▸ **What the task requires**
Going down the data below, set down exactly the line with "right front paw: (259, 343)" and each line after it through the line with "left shoulder: (377, 198)"; no other lines.

——————

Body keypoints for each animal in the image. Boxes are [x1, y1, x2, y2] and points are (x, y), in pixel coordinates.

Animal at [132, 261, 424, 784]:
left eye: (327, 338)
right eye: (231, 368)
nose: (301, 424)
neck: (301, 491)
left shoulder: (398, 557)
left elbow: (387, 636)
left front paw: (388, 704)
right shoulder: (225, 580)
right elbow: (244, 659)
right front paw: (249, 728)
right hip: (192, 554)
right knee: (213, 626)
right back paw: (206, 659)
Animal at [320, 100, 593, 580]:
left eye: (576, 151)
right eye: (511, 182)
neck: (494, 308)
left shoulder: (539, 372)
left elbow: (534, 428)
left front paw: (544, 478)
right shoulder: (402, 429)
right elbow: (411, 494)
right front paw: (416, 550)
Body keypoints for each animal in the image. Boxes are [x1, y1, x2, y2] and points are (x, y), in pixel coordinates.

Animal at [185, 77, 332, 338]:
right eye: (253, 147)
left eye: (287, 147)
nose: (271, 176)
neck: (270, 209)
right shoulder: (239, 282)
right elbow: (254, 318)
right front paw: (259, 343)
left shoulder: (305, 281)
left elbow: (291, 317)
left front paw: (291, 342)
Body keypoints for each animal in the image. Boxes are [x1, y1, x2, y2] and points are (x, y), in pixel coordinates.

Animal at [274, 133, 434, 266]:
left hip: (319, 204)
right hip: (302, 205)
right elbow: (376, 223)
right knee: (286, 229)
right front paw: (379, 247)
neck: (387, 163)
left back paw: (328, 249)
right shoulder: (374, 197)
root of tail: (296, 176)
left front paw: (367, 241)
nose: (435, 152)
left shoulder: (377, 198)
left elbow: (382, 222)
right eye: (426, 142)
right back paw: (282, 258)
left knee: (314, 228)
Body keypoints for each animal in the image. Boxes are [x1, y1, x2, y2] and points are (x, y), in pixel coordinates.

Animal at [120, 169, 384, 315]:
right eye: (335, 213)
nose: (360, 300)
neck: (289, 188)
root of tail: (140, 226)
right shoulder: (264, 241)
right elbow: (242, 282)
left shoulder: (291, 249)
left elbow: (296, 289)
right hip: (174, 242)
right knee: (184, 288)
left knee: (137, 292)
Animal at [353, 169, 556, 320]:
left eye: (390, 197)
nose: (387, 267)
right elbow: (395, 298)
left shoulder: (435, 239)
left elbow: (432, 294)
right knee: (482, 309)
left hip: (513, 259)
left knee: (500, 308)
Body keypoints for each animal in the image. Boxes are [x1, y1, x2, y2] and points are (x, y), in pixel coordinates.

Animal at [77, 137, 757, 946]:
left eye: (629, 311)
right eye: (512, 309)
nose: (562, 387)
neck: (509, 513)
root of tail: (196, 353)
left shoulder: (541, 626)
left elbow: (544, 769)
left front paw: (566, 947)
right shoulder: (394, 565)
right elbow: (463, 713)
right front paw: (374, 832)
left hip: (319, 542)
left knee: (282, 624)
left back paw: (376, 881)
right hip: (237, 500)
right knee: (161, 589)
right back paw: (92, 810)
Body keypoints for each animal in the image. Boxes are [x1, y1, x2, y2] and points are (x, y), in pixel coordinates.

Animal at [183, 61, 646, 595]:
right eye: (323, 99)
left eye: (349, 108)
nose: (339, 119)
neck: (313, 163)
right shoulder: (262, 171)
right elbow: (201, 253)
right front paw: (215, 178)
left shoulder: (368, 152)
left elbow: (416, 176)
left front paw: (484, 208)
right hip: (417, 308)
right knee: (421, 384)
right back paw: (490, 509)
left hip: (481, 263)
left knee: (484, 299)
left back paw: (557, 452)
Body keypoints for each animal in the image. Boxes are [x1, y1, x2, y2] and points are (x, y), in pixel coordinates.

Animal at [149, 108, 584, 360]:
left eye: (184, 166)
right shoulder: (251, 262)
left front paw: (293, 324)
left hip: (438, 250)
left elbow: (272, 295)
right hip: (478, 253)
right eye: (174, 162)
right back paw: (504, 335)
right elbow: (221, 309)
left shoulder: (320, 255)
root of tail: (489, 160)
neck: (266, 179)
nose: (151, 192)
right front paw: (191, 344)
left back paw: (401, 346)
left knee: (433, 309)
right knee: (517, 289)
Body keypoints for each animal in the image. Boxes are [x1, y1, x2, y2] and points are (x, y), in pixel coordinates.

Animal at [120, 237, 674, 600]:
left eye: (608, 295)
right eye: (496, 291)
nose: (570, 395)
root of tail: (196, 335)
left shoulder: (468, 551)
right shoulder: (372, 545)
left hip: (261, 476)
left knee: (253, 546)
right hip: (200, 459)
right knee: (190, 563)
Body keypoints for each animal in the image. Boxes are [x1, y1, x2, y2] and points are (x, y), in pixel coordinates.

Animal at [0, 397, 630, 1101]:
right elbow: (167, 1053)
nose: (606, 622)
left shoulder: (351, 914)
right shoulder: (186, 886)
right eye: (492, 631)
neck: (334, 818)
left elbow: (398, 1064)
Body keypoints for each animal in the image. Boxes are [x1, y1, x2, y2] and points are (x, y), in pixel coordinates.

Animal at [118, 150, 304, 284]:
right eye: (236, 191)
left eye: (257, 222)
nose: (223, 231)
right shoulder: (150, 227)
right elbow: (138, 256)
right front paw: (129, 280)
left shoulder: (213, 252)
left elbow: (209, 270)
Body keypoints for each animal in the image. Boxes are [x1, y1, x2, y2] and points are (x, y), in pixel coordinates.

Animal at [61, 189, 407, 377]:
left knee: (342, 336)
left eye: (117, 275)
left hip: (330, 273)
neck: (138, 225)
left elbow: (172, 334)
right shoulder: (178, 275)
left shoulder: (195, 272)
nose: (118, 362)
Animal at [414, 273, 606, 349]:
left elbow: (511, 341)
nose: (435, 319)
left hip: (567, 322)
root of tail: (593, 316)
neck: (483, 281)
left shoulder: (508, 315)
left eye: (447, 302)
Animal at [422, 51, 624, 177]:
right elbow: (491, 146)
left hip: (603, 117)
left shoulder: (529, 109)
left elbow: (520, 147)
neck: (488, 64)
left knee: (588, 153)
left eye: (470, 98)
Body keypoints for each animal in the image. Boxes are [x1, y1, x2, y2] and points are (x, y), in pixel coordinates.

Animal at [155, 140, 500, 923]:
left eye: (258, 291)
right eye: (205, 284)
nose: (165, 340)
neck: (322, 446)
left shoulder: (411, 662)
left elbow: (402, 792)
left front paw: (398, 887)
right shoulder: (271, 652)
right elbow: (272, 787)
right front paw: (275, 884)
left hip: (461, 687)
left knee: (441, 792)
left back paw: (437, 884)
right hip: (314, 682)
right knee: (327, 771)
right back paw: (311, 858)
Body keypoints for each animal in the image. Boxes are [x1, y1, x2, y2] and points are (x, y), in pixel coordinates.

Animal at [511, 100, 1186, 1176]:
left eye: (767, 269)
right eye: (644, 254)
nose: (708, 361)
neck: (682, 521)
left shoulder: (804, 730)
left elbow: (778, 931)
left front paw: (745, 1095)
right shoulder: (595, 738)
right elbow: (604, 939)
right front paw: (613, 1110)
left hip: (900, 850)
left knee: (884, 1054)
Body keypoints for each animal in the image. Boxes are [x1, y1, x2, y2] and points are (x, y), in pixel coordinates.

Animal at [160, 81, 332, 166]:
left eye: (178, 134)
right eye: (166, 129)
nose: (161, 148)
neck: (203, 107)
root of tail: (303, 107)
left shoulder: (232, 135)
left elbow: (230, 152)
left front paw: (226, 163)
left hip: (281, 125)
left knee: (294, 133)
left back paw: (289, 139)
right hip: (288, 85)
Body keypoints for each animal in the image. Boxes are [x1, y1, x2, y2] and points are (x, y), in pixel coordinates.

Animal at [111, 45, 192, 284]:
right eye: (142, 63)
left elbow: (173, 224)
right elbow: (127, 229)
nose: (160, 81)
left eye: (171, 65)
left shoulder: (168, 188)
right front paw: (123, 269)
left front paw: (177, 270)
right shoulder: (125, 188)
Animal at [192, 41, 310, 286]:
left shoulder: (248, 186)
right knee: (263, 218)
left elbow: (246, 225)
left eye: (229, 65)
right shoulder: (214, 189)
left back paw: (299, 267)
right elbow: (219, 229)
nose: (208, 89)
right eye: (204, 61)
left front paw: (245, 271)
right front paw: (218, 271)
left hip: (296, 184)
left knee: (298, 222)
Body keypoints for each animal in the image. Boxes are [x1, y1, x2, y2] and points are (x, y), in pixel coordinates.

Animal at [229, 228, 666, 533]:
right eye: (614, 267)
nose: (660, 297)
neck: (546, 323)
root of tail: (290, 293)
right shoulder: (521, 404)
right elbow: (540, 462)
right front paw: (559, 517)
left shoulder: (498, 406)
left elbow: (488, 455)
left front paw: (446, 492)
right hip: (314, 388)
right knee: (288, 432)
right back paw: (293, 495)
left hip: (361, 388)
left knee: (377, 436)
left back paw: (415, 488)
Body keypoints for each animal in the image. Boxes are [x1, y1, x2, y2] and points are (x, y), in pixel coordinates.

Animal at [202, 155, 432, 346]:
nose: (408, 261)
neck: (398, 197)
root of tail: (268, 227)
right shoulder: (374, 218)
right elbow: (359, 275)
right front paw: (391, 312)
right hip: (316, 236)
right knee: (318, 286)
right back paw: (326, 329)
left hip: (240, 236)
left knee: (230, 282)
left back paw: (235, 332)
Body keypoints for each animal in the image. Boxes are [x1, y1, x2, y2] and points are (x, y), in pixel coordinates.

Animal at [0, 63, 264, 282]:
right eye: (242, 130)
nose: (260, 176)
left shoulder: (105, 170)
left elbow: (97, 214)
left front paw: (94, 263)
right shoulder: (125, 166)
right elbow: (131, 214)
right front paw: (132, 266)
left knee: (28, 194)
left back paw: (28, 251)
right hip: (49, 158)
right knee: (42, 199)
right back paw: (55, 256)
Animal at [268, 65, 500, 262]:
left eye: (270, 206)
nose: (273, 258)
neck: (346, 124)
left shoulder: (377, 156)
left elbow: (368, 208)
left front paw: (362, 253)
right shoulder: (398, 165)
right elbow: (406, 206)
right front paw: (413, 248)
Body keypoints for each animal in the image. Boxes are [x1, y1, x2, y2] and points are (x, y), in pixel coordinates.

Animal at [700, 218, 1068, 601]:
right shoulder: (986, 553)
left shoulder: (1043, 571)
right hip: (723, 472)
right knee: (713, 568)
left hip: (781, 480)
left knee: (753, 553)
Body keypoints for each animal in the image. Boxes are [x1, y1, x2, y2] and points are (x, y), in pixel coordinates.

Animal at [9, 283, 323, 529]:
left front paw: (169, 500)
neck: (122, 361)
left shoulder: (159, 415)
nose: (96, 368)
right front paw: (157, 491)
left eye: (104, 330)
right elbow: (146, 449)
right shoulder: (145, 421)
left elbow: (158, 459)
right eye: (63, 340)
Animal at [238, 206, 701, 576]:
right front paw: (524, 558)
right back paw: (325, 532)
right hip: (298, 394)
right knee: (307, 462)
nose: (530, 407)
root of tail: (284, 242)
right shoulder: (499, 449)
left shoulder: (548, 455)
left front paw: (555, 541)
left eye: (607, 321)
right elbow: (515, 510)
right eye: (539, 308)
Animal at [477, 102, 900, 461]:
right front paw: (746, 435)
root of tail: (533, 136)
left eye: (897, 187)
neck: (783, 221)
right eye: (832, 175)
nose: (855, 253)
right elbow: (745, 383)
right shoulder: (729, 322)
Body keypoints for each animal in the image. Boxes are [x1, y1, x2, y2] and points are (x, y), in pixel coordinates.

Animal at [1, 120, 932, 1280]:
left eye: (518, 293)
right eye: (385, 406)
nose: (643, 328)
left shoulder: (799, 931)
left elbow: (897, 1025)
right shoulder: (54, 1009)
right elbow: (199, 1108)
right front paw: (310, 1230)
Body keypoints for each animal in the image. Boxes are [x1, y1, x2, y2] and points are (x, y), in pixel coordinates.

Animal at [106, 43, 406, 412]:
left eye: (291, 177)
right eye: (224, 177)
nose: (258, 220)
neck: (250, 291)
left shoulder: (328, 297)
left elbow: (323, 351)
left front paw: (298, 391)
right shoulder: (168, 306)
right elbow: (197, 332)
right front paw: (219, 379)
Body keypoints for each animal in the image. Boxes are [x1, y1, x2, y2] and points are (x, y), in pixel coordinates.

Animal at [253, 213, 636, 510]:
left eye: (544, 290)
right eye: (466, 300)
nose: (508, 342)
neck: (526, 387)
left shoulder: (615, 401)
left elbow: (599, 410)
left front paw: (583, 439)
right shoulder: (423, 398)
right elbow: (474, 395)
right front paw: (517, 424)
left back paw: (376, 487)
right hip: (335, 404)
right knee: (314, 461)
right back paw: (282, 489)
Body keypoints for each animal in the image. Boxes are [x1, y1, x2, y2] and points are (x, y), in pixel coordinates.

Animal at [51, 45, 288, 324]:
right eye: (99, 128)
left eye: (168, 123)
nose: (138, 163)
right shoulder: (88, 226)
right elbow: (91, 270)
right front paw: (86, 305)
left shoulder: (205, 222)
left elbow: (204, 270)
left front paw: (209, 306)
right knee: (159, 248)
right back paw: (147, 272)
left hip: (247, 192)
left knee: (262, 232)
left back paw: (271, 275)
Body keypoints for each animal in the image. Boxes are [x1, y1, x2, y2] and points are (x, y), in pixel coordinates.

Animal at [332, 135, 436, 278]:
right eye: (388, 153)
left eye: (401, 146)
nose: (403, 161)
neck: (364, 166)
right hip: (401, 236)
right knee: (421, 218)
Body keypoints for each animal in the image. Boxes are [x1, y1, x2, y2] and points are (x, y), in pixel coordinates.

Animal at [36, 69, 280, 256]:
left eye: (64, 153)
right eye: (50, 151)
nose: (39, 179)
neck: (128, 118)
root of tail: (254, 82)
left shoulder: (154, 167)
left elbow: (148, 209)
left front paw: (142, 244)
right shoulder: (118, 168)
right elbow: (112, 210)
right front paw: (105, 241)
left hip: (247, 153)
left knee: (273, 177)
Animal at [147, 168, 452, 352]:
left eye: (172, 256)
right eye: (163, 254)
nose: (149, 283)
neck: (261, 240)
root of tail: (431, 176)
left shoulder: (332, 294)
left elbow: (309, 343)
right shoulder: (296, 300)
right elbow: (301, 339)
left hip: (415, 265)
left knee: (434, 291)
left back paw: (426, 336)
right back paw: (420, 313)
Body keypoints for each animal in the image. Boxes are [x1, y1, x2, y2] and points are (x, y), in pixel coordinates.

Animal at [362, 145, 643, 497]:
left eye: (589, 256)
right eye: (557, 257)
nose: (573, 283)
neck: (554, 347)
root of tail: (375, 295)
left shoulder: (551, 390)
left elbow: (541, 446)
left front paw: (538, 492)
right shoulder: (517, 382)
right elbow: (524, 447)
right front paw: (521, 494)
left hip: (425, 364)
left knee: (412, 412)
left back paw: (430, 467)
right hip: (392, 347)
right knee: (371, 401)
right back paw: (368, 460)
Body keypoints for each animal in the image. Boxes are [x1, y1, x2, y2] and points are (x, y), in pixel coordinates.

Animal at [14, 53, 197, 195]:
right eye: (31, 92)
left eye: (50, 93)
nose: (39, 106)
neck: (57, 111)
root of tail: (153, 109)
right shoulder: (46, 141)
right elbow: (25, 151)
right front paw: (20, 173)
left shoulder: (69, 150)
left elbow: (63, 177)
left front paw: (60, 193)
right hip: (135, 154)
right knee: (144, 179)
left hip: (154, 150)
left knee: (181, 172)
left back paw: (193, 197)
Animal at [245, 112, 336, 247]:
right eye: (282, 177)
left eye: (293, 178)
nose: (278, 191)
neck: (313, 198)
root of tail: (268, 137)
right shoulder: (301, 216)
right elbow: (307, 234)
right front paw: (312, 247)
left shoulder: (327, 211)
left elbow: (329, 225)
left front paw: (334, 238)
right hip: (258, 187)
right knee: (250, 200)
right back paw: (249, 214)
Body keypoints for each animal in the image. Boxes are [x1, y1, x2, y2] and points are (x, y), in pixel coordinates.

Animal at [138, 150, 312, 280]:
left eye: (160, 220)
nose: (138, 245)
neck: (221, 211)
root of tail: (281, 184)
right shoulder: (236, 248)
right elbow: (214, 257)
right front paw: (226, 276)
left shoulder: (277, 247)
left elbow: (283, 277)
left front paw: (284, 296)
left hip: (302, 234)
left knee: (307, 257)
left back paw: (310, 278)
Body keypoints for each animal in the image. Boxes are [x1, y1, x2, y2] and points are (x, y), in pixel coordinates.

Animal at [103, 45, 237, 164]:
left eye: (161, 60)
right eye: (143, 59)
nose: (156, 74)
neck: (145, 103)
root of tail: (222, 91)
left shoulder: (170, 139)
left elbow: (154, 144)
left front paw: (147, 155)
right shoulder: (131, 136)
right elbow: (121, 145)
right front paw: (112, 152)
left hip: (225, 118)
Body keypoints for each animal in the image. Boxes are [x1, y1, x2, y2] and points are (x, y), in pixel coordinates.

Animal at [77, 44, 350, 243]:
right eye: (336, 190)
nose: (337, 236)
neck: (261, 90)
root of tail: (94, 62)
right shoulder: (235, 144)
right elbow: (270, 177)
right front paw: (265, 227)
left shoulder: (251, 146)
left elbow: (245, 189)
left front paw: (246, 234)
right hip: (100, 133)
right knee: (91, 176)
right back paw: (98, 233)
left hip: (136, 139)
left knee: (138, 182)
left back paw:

——————

▸ **Your solution**
right front paw: (259, 343)
left shoulder: (305, 281)
left elbow: (291, 317)
left front paw: (291, 342)
Body keypoints for each animal in the image. Boxes are [x1, y1, x2, y2] and points are (x, y), in pixel coordinates.

Animal at [274, 133, 434, 266]:
left hip: (319, 204)
right hip: (302, 205)
right elbow: (376, 223)
right knee: (286, 229)
right front paw: (379, 247)
neck: (387, 163)
left back paw: (328, 249)
right shoulder: (374, 197)
root of tail: (296, 176)
left front paw: (367, 241)
nose: (435, 152)
left shoulder: (377, 198)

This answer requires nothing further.